- Aufgaben -
**A)** Schreiben Sie aus dem Textauszug zum Decodereinbau in die BR 260 den Abschnitt von „Das Chassis ist“ bis „die Metallfläche reichen.“ wortgetreu ab.
**B)** Prüfen Sie anhand des Textauszugs zum Decodereinbau in die BR 260, ob diese Aussagen zutreffen: (i) Der Decoder muss im Chassis festgeklebt werden. (ii) Die Radschleifer werden mit dem Motorausgang des Decoders verbunden. (iii) Oberhalb des Getriebekastens wurden ca. 1.5mm weggefeilt. Antworten Sie jeweils mit Ja oder Nein, und zitieren Sie die entscheidenden Worte des Textes.

Die 260 - (k)eine Unmöglichkeit?

"Jetzt geht's ans Eingemachte", denke ich beim Anblick der BR 260, "ob das ohne Profiausrüstung machbar ist?"
Also ran an die Arbeit, Probieren geht über Studieren...

Wie bei den meisten Einbauten:
Zuerst kommt das Zerlegen. Sinnvoll ist auch eine "Hauptuntersuchung", alle Teile reinigen und kontrollieren, das ist oft sowieso notwendig. Frisches Schmiermittel und ein sauberer Motor sorgen später für Fahrgenuss.



Unter dem langen Vorbau hoffe ich den benötigten Platz zu finden. Oberhalb des Getriebekastens habe ich schon ca. 1.5mm weggefeilt. Die Materialstärke beträgt jetzt teilweise nur noch 0.2mm Mit dem Fräser muss noch die rot schraffierte Fläche in der Höhe angepasst werden.



Nachdem die besagte Fläche herausgefräst ist, kommt das erste Probeliegen.



Das Chassis ist fertig vorbereitet.



Sehr langwierig sind die Fräsarbeiten am Gehäuse. Man muss sich schön langsam vorarbeiten und den Decoder immer wieder probehalber in die Vertiefung legen. Zum Schluss sieht man die Gehäusefarbe fast von innen, es geht um Hundertstelmillimeter!



Mit den recht primitiven Werkzeugen sind die Arbeiten nicht ungefährlich für das Modell, man muss sehr aufpassen. Auch der Decoder wurde noch etwas angeschliffen, es geht auch hier um Zehntel.



Eine heikle Angelegenheit ist auch das Kunststoffteil, das die Bürsten und die Radschleifer isolierend unterbringt. Man muss es längs halbieren und die Hälften abfräsen. Der Decoder findet zwischen beiden Teilen Platz. Die Teile werden mit Sekundenkleber am Chassis befestigt und weiter abgefräst, bis der Decoder passt. Er muss bis auf die Metallfläche reichen.



An den Radschleifern habe ich Kabel angelötet, weil die normale Verbindung zu den Bürstenfedern sowieso isoliert werden muss. Die Radschleifer werden mit dem Stromeingang des Decoders verbunden, die Bürstenfedern mit dem Motorausgang des Decoders.



Der Decoder in eingebautem Zustand. Der Platz ist gerade ausreichend. Ankleben muss man den Decoder nicht, er kann sich auch so nicht bewegen...



Beim Einbau der Bürstenfedern ist die Position der Kohlen am Kollektor zu beachten, sie sollten wirklich mit der ganzen Breite anliegen, sonst läuft der Motor schlecht. Die Kabel habe ich mit etwas Farbe isoliert, auch Metallteile des Chassis bekamen diese "Isolierung".



Kaum zu glauben, das Gehäuse passt!



Am Lüftungsgitter ist der Lack abgeplatzt, weil das Metall darunter sich beim Decodereinbau nach aussen verbogen hat. Es zeigt dass man wirklich keinen Spielraum mehr hat, der vorhandene Raum ist vollständig ausgereizt.
Die Zerstörungsgefahr ist bei diesem Modell sehr hoch, ich rate, den Umbau beim Fachmann machen zu lassen. Ich werde den Lackschaden im Rahmen einer Alterungsaktion retuschieren. Für ein neues Modell wäre das wohl ein zu hoher Preis.

- Datenauszug -
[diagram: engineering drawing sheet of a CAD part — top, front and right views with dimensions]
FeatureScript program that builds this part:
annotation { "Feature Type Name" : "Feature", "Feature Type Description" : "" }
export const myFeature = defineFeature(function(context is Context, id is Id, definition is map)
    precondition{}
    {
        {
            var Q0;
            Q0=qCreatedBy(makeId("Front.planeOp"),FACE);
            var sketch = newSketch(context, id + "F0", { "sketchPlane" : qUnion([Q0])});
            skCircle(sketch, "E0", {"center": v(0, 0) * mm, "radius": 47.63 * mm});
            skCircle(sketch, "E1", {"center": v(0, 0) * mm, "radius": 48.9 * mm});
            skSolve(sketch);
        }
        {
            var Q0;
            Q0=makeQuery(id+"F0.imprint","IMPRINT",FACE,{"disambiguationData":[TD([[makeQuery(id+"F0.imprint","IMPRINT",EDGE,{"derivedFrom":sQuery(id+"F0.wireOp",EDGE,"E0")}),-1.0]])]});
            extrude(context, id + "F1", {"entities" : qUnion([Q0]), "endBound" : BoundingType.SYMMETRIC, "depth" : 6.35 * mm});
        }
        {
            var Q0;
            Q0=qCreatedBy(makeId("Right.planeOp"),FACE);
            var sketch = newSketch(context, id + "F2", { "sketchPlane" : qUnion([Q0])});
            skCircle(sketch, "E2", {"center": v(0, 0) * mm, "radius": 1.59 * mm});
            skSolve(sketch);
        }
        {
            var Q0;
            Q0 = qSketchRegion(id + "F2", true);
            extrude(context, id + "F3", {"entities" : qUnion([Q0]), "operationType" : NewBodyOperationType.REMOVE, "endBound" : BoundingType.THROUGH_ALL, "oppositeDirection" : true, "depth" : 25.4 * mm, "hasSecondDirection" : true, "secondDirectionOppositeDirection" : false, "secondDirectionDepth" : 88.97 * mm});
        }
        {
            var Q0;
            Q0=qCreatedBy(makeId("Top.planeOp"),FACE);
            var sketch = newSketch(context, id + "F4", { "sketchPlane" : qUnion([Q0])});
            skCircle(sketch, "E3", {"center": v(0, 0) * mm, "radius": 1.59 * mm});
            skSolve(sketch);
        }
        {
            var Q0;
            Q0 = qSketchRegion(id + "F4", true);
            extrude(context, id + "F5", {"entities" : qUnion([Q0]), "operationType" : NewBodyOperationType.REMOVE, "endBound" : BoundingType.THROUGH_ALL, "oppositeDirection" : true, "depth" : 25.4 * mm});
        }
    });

- Lösungen -
**A)**
Das Chassis ist fertig vorbereitet.



Sehr langwierig sind die Fräsarbeiten am Gehäuse. Man muss sich schön langsam vorarbeiten und den Decoder immer wieder probehalber in die Vertiefung legen. Zum Schluss sieht man die Gehäusefarbe fast von innen, es geht um Hundertstelmillimeter!



Mit den recht primitiven Werkzeugen sind die Arbeiten nicht ungefährlich für das Modell, man muss sehr aufpassen. Auch der Decoder wurde noch etwas angeschliffen, es geht auch hier um Zehntel.



Eine heikle Angelegenheit ist auch das Kunststoffteil, das die Bürsten und die Radschleifer isolierend unterbringt. Man muss es längs halbieren und die Hälften abfräsen. Der Decoder findet zwischen beiden Teilen Platz. Die Teile werden mit Sekundenkleber am Chassis befestigt und weiter abgefräst, bis der Decoder passt. Er muss bis auf die Metallfläche reichen.

**B)**
(i) Nein: „Ankleben muss man den Decoder nicht“
(ii) Nein: „Die Radschleifer werden mit dem Stromeingang des Decoders verbunden“
(iii) Ja: „Oberhalb des Getriebekastens habe ich schon ca. 1.5mm weggefeilt.“